### Problem to work on
Transcribe every line of the material below word for word, keeping each field and value unchanged.

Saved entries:
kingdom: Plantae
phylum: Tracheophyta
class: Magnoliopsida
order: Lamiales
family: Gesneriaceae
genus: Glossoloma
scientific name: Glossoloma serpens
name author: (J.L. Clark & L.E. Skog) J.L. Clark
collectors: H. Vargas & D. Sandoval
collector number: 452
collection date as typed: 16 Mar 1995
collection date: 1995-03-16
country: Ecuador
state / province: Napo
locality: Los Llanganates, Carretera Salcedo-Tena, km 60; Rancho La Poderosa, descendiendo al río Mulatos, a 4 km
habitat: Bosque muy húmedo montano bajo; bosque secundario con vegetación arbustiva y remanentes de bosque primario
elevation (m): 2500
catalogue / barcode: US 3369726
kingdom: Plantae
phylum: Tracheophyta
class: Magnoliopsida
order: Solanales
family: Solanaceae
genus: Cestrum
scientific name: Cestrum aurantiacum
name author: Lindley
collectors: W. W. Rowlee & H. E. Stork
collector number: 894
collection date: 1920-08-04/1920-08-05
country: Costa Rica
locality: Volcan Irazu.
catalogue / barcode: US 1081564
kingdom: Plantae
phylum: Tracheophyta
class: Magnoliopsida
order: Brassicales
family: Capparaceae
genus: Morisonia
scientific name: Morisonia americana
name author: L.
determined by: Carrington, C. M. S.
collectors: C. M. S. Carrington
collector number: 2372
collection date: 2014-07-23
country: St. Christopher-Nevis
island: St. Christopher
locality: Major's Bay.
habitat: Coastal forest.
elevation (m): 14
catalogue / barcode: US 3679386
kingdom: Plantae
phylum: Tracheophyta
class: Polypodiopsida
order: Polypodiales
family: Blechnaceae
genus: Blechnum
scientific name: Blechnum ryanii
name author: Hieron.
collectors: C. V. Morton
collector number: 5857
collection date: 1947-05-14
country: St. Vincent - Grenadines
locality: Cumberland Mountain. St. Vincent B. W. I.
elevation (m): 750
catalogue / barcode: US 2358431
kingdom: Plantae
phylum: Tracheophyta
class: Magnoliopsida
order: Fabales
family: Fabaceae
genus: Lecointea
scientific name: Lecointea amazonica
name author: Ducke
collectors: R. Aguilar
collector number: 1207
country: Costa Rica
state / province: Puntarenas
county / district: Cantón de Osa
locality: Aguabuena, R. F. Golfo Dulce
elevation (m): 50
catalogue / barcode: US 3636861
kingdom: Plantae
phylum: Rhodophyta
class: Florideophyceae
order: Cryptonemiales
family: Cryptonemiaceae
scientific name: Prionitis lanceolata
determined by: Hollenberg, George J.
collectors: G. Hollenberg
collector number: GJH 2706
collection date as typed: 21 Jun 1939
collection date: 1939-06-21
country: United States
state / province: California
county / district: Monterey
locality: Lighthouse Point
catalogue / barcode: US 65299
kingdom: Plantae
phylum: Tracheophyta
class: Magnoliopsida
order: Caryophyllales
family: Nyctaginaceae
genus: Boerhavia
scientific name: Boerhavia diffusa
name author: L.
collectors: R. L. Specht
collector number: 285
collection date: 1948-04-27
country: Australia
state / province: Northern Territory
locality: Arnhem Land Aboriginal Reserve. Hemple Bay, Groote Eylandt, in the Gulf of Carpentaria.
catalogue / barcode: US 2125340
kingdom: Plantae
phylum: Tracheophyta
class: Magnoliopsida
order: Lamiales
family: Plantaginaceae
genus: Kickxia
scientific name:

### Exercise output
kingdom: Plantae
phylum: Tracheophyta
class: Magnoliopsida
order: Lamiales
family: Gesneriaceae
genus: Glossoloma
scientific name: Glossoloma serpens
name author: (J.L. Clark & L.E. Skog) J.L. Clark
collectors: H. Vargas & D. Sandoval
collector number: 452
collection date as typed: 16 Mar 1995
collection date: 1995-03-16
country: Ecuador
state / province: Napo
locality: Los Llanganates, Carretera Salcedo-Tena, km 60; Rancho La Poderosa, descendiendo al río Mulatos, a 4 km
habitat: Bosque muy húmedo montano bajo; bosque secundario con vegetación arbustiva y remanentes de bosque primario
elevation (m): 2500
catalogue / barcode: US 3369726
kingdom: Plantae
phylum: Tracheophyta
class: Magnoliopsida
order: Solanales
family: Solanaceae
genus: Cestrum
scientific name: Cestrum aurantiacum
name author: Lindley
collectors: W. W. Rowlee & H. E. Stork
collector number: 894
collection date: 1920-08-04/1920-08-05
country: Costa Rica
locality: Volcan Irazu.
catalogue / barcode: US 1081564
kingdom: Plantae
phylum: Tracheophyta
class: Magnoliopsida
order: Brassicales
family: Capparaceae
genus: Morisonia
scientific name: Morisonia americana
name author: L.
determined by: Carrington, C. M. S.
collectors: C. M. S. Carrington
collector number: 2372
collection date: 2014-07-23
country: St. Christopher-Nevis
island: St. Christopher
locality: Major's Bay.
habitat: Coastal forest.
elevation (m): 14
catalogue / barcode: US 3679386
kingdom: Plantae
phylum: Tracheophyta
class: Polypodiopsida
order: Polypodiales
family: Blechnaceae
genus: Blechnum
scientific name: Blechnum ryanii
name author: Hieron.
collectors: C. V. Morton
collector number: 5857
collection date: 1947-05-14
country: St. Vincent - Grenadines
locality: Cumberland Mountain. St. Vincent B. W. I.
elevation (m): 750
catalogue / barcode: US 2358431
kingdom: Plantae
phylum: Tracheophyta
class: Magnoliopsida
order: Fabales
family: Fabaceae
genus: Lecointea
scientific name: Lecointea amazonica
name author: Ducke
collectors: R. Aguilar
collector number: 1207
country: Costa Rica
state / province: Puntarenas
county / district: Cantón de Osa
locality: Aguabuena, R. F. Golfo Dulce
elevation (m): 50
catalogue / barcode: US 3636861
kingdom: Plantae
phylum: Rhodophyta
class: Florideophyceae
order: Cryptonemiales
family: Cryptonemiaceae
scientific name: Prionitis lanceolata
determined by: Hollenberg, George J.
collectors: G. Hollenberg
collector number: GJH 2706
collection date as typed: 21 Jun 1939
collection date: 1939-06-21
country: United States
state / province: California
county / district: Monterey
locality: Lighthouse Point
catalogue / barcode: US 65299
kingdom: Plantae
phylum: Tracheophyta
class: Magnoliopsida
order: Caryophyllales
family: Nyctaginaceae
genus: Boerhavia
scientific name: Boerhavia diffusa
name author: L.
collectors: R. L. Specht
collector number: 285
collection date: 1948-04-27
country: Australia
state / province: Northern Territory
locality: Arnhem Land Aboriginal Reserve. Hemple Bay, Groote Eylandt, in the Gulf of Carpentaria.
catalogue / barcode: US 2125340
kingdom: Plantae
phylum: Tracheophyta
class: Magnoliopsida
order: Lamiales
family: Plantaginaceae
genus: Kickxia
scientific name:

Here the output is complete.